▶ _Brief_: Give back exactly the first lines of the entries below, through the line with "Figure 2. Nectin-4".

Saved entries
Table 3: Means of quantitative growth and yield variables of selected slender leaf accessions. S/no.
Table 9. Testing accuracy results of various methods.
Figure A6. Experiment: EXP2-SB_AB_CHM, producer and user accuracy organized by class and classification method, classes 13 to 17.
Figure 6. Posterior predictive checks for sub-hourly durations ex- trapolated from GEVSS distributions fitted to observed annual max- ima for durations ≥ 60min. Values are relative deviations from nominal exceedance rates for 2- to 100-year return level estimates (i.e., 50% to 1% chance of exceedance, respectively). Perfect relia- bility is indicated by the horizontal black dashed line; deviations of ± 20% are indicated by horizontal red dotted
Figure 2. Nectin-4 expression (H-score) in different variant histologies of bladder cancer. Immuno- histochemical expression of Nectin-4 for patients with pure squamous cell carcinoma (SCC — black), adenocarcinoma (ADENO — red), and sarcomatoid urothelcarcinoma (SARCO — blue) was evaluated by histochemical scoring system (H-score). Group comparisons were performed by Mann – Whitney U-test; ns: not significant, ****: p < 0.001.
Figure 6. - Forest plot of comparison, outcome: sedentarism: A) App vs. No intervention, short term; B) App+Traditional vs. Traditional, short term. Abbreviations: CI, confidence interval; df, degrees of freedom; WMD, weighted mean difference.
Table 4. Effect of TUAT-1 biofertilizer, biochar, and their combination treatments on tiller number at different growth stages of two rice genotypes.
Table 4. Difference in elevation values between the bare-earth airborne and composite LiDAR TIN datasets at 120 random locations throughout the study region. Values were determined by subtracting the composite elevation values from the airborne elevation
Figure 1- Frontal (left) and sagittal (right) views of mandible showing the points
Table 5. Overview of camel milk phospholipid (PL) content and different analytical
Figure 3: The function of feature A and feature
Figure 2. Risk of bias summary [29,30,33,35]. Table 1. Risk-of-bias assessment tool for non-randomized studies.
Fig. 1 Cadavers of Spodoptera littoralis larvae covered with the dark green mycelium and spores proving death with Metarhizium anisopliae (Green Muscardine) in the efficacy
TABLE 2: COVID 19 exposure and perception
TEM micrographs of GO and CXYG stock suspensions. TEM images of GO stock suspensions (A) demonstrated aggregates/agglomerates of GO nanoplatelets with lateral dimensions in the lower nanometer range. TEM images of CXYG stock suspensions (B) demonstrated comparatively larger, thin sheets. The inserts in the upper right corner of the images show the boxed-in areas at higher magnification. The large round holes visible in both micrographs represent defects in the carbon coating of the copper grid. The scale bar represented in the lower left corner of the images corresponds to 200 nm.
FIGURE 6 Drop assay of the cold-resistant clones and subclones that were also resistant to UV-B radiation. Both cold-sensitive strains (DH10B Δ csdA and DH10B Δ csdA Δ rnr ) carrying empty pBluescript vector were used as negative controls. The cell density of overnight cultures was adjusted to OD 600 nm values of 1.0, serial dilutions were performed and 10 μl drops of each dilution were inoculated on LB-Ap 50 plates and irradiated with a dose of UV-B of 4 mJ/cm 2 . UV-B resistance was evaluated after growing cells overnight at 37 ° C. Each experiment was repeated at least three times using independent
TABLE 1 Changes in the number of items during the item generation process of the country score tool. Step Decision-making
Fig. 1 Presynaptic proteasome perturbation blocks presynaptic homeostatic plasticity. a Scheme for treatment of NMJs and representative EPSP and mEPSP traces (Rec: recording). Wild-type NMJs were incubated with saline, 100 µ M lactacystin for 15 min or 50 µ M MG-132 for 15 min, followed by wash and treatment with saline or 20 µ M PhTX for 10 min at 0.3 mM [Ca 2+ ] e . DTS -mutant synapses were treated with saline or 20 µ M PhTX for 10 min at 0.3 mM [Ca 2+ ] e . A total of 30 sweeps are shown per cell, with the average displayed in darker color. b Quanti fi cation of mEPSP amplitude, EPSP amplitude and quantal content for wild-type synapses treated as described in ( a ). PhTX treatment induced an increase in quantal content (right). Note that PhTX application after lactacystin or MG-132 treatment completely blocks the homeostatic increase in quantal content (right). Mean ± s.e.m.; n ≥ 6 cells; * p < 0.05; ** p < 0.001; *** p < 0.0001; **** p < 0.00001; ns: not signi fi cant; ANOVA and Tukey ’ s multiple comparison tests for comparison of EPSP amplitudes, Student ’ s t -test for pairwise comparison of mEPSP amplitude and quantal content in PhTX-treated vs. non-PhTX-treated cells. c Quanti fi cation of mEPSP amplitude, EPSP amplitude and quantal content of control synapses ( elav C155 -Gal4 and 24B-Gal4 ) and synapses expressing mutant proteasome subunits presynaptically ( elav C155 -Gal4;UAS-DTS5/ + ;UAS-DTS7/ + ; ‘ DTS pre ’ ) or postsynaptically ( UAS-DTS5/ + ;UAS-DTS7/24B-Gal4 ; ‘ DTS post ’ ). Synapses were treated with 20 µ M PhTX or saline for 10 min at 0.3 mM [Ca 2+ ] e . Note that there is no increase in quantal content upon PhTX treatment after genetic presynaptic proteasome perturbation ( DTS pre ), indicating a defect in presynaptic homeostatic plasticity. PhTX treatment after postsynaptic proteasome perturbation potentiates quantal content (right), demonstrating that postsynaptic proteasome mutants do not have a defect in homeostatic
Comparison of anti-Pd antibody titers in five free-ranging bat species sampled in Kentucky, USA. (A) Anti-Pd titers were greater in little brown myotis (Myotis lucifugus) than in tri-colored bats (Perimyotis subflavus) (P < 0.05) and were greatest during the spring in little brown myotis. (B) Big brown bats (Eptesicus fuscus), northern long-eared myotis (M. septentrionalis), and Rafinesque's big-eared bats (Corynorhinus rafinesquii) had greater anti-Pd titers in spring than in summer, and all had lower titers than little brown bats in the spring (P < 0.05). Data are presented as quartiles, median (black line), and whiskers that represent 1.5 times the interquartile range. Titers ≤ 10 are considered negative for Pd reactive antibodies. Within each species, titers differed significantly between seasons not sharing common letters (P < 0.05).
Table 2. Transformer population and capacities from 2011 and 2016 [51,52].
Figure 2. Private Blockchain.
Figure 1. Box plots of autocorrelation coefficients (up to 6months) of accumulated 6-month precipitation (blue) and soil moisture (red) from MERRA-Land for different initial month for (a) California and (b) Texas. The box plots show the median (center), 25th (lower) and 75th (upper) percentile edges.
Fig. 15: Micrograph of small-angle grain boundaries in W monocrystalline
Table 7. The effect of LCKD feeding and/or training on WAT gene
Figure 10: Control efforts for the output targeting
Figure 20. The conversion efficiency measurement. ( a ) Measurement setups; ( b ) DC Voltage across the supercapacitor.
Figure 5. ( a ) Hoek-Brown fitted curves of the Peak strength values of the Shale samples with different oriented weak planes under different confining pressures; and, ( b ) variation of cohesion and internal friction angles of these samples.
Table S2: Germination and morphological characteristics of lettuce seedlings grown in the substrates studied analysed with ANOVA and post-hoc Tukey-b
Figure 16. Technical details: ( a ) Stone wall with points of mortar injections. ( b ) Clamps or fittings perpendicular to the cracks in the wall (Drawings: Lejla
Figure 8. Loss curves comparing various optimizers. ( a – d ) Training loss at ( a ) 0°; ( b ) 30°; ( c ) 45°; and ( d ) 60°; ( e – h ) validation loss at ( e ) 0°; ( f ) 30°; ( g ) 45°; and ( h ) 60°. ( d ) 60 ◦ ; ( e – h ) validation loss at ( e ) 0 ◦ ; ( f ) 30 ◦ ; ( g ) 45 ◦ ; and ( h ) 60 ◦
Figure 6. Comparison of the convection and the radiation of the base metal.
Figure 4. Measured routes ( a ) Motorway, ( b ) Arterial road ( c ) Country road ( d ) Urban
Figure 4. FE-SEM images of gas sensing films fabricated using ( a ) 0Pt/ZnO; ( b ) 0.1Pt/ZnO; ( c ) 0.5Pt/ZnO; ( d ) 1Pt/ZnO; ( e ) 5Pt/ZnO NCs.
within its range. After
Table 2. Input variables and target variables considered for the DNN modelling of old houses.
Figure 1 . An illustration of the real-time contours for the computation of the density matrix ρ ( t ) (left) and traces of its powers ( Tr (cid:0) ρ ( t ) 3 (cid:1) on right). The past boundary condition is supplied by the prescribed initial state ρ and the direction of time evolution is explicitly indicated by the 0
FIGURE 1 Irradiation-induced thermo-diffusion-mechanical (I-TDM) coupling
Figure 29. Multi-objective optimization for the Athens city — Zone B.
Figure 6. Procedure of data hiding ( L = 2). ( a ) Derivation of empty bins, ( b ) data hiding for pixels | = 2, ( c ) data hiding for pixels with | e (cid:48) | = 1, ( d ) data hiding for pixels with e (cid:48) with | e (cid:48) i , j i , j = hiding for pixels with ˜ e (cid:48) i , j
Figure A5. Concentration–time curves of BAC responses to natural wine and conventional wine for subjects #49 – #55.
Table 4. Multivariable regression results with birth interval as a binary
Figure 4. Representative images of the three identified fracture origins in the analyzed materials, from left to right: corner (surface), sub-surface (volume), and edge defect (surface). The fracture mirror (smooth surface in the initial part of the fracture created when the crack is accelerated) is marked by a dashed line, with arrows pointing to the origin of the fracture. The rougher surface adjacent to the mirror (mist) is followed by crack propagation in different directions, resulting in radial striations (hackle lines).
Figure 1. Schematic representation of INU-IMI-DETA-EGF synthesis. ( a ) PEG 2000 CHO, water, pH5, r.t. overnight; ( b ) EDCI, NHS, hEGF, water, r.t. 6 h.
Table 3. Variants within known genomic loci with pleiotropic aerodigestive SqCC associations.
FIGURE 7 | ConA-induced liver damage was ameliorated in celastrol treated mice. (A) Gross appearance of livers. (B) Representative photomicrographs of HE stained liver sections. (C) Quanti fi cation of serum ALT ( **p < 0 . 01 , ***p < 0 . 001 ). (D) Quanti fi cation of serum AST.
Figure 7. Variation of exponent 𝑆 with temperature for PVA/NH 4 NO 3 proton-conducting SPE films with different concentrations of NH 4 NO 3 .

▶ _Exercise solution_:
Table 3: Means of quantitative growth and yield variables of selected slender leaf accessions. S/no.
Table 9. Testing accuracy results of various methods.
Figure A6. Experiment: EXP2-SB_AB_CHM, producer and user accuracy organized by class and classification method, classes 13 to 17.
Figure 6. Posterior predictive checks for sub-hourly durations ex- trapolated from GEVSS distributions fitted to observed annual max- ima for durations ≥ 60min. Values are relative deviations from nominal exceedance rates for 2- to 100-year return level estimates (i.e., 50% to 1% chance of exceedance, respectively). Perfect relia- bility is indicated by the horizontal black dashed line; deviations of ± 20% are indicated by horizontal red dotted
Figure 2. Nectin-4 expression (H-score) in different variant histologies of bladder cancer. Immuno- histochemical expression of Nectin-4 for patients with pure squamous cell carcinoma (SCC — black), adenocarcinoma (ADENO — red), and sarcomatoid urothelcarcinoma (SARCO — blue) was evaluated by histochemical scoring system (H-score). Group comparisons were performed by Mann – Whitney U-test; ns: not significant, ****: p < 0.001.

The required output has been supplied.